Supplied material:
--
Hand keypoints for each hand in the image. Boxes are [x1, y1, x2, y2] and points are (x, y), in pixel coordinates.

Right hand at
--
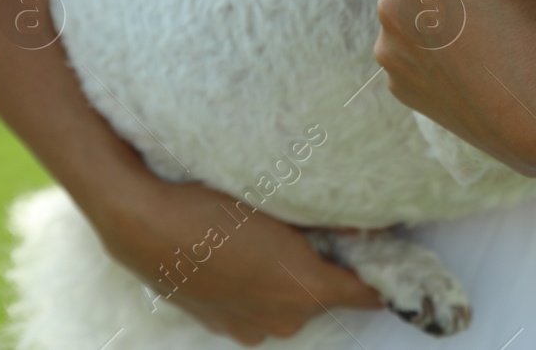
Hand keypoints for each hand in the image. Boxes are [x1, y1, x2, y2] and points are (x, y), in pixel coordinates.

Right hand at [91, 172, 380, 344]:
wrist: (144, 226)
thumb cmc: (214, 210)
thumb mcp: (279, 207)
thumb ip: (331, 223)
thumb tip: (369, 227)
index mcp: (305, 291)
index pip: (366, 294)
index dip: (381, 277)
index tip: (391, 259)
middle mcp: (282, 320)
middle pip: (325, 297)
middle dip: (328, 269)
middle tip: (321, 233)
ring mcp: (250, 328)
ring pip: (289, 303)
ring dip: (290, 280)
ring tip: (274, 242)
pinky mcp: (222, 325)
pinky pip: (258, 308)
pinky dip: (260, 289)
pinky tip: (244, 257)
--
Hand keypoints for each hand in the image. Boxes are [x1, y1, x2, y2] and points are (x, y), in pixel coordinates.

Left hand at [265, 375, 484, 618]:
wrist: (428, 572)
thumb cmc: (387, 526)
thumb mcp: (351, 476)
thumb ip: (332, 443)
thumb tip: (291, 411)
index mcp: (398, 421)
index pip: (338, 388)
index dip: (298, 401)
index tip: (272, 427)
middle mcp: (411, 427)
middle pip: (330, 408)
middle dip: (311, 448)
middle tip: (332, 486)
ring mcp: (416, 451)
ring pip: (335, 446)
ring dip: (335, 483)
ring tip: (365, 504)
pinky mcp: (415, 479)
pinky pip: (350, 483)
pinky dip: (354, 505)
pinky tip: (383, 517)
--
Your goal:
Out of the entries above, write out only the lines between the line holding "wrist: (144, 226)" and the line holding "pinky tip: (244, 257)", inclusive, each exactly as given.

Solution to this task:
wrist: (144, 226)
thumb cmc: (214, 210)
thumb mcp: (279, 207)
thumb ip: (331, 223)
thumb tip: (369, 227)
index mcp: (305, 291)
index pip: (366, 294)
index dip: (381, 277)
index tip: (391, 259)
middle mcp: (282, 320)
middle pip: (325, 297)
middle dip: (328, 269)
middle tip: (321, 233)
ring mcp: (250, 328)
ring pip: (289, 303)
ring dip: (290, 280)
ring tip: (274, 242)
pinky mcp: (222, 325)
pinky pip: (258, 308)
pinky dip: (260, 289)
pinky tip: (244, 257)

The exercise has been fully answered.